Google, we need to have a chat about consistency. 

Smells like a good idea

Sometimes Google is killing it, standing proudly behind products for years at a time like Android and the seemingly uncountable number of smartphones and devices it makes. Other times, Google farts out decent-smelling ideas only to waft them away before the rest of the room can notice. I think that metaphor got away from me a little bit there, but you know what I mean. 

I remember the smell of Google Wallet. It was a great idea and one that many people would likely have adopted and relied on if Google decided that it wanted to support the app in any way before tossing it aside in favor of the next thing, Google Pay. Given Google Pay’s Venmo-like features, it makes sense why the company would want to create an app that allows users to easily pay one another and manage finances in other ways, but the complete abandonment of Google Wallet was a blow that took some getting used to.

Appl list showing both Google Pay and GPay
Adam Doud/Digital Trends

After Google Pay came GPay. Actually, maybe “after” isn’t the right word because they both exist right now. I’ll be honest, half the time I’m not even sure which I should be using! Now, it seems that we’ve come full circle back to Wallet. It makes sense to create an app called Wallet because GPay and Google Pay both support non-payment cards such as theme park tickets and airline passes.

But it feels as if the wound had just healed and now Google Wallet is back for who knows how long before the company gives up and moves on … again. Maybea couple of years from now, Google Pay will be back and the cycle renews? It’s maddening!

Digital whiplash

Google’s problem isn’t with the product; they’re generally pretty good. Instead, the problem is with the fact that the company can’t seem to make up its mind. It’s getting hard to know exactly what to expect when Google introduces a promising feature or app only to neglect it for months or even years at a time. What makes it worse is that as soon as we’ve moved on, it’s bringing things back from the dead seemingly just to taunt everyone once more.

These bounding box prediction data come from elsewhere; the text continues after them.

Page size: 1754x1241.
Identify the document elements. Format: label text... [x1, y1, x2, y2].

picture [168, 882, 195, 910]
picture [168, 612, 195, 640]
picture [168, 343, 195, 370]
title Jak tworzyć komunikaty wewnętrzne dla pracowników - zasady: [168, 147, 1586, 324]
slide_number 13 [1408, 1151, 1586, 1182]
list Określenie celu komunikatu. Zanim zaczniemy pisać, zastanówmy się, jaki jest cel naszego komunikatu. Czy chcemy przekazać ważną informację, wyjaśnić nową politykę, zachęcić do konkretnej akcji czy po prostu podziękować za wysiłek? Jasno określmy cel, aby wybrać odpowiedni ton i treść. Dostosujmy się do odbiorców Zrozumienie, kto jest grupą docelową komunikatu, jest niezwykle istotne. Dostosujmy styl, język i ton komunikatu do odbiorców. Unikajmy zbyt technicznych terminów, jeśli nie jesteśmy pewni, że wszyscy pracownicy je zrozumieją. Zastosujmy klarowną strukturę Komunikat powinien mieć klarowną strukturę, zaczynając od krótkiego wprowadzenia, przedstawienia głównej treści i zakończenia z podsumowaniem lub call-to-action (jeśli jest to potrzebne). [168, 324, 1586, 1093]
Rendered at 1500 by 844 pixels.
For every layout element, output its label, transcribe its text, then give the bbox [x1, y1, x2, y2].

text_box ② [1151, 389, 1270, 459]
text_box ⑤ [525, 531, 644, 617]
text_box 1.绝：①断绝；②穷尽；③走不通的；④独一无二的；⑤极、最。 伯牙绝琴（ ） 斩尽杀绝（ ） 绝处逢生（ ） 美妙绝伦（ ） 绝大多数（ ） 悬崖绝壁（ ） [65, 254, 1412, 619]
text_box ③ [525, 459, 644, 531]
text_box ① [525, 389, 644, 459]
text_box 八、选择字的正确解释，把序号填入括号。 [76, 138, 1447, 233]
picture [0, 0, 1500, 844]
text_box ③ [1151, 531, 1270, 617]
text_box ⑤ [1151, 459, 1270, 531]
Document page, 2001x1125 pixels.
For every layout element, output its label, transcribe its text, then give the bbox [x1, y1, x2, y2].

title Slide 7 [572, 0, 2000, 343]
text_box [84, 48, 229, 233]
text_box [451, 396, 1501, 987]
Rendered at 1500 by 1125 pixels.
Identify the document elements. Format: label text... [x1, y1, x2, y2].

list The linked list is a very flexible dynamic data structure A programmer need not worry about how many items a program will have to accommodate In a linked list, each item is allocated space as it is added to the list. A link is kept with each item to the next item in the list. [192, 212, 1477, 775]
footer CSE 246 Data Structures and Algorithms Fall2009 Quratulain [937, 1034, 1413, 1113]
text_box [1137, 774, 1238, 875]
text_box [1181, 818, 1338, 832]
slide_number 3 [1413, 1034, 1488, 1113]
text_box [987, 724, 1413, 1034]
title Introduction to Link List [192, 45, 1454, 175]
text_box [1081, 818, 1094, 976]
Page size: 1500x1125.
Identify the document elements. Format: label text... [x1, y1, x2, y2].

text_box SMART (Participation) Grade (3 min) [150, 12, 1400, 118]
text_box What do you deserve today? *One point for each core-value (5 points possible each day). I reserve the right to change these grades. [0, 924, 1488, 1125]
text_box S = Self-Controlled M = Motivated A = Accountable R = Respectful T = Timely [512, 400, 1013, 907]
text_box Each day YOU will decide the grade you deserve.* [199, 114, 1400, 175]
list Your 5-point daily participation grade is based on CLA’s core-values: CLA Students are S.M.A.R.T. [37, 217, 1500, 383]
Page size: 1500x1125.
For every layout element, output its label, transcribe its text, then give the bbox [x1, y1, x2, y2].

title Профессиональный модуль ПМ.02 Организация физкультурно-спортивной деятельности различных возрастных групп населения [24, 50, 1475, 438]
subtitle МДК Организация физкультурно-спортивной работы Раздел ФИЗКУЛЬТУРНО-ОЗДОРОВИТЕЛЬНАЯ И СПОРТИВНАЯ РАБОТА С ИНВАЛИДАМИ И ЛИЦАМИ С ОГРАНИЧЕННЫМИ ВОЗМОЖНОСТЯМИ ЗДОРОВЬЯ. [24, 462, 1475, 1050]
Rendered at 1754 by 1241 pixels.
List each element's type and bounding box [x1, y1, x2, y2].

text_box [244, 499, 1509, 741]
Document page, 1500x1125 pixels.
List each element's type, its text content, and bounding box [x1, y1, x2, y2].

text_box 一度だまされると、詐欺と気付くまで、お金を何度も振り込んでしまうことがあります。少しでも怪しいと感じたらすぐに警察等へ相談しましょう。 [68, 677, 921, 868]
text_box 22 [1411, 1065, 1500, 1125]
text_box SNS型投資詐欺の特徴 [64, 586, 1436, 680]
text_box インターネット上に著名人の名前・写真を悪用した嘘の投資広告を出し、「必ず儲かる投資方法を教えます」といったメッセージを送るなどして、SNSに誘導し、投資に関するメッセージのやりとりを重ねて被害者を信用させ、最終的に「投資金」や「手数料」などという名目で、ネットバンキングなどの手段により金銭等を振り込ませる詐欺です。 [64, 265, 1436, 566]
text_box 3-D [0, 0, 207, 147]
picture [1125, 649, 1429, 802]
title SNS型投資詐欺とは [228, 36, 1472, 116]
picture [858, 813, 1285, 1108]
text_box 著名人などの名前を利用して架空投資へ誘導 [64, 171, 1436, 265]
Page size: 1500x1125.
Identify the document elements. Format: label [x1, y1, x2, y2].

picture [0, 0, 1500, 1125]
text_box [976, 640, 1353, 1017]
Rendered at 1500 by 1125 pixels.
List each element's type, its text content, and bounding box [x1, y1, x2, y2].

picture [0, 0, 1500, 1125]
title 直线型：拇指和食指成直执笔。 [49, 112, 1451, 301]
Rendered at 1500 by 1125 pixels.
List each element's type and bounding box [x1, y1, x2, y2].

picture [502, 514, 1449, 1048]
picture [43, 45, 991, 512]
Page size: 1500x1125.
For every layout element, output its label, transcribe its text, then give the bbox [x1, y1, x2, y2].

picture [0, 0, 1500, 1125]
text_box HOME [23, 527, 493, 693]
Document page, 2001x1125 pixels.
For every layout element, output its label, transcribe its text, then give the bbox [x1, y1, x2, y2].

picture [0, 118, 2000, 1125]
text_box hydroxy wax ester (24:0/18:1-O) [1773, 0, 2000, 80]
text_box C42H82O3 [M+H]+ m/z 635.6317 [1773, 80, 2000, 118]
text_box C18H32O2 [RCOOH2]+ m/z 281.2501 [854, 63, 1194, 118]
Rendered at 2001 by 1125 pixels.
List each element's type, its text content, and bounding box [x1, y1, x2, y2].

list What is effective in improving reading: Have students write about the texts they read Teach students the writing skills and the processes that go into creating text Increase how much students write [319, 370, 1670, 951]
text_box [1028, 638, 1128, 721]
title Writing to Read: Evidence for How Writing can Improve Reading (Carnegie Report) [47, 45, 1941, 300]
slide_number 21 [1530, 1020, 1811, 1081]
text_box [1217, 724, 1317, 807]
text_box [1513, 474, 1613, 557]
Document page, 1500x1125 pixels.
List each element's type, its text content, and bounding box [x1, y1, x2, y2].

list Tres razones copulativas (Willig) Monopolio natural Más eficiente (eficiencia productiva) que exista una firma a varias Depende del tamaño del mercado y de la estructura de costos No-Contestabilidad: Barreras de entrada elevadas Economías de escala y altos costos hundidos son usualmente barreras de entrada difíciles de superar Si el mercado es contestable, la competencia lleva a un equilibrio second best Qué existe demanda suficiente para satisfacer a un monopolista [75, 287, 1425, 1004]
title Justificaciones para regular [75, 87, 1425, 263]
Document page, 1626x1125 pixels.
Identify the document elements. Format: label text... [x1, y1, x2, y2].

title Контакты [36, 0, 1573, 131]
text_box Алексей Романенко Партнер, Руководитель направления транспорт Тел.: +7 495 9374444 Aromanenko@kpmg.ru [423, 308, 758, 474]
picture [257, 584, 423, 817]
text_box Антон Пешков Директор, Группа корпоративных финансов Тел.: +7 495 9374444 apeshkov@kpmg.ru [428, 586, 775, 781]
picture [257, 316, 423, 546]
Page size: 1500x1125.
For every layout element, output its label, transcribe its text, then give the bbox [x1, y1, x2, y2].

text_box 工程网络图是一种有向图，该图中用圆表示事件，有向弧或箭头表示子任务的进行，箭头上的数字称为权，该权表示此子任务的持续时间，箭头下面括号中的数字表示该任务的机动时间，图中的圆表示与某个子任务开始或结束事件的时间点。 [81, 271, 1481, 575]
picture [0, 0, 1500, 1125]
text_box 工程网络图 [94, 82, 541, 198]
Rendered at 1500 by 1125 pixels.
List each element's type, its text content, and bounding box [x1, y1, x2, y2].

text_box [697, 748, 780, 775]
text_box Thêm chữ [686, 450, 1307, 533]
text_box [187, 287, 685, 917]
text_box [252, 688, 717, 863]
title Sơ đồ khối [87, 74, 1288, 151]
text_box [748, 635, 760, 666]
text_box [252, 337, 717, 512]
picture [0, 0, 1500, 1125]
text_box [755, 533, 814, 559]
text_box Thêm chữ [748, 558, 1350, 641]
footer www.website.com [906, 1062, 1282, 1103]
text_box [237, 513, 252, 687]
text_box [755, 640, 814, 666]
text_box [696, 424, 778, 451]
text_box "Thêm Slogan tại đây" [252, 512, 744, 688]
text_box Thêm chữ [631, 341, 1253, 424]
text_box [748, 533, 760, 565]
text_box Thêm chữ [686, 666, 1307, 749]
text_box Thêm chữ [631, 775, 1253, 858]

Does Google care about the feature or not?

 

Recently, Google laid the Assistant Snapshot feature to rest, which itself was meant to be a replacement for Google Now. Without any promise of another replacement, users are beginning to think that another Assistant feature will be coming down the line to take its place. Does Google care about the feature or not? We don’t know because it can’t make up its mind. It would be better for all parties involved if Google could just decide so that users aren’t jumping on board a ship that’s meant to sink before they’re given life rafts that are also full of holes.

This has happened time and time again, such as when the Play Movies app was killed in favor of the indistinguishable Google TV or when Google recently decided that tablets are the future of mobile devices after neglecting them for years.

I’m not mad, Google, I’m just not sure where you’re going and I’m feeling a bit of whiplash.

Fixing the Google problem

Person using Google Pay on an NFC terminal.
Google

Products come and go all the time — there’s really no way around that — but it seems like Google is having a hard time keeping up and deciding what to put time and resources into. Google’s products could be even better if it put the time into letting them truly grow and evolve into their best versions. The first step to that, however, is sticking with a product to let it get there.

All this jumping around back and forth doesn’t create a passionate group of fans — it creates confusion and frustration, plain and simple. To remedy that problem, Google needs to stick with what it has and nurture and develop its projects so they can grow up and become the great products we all know they can be.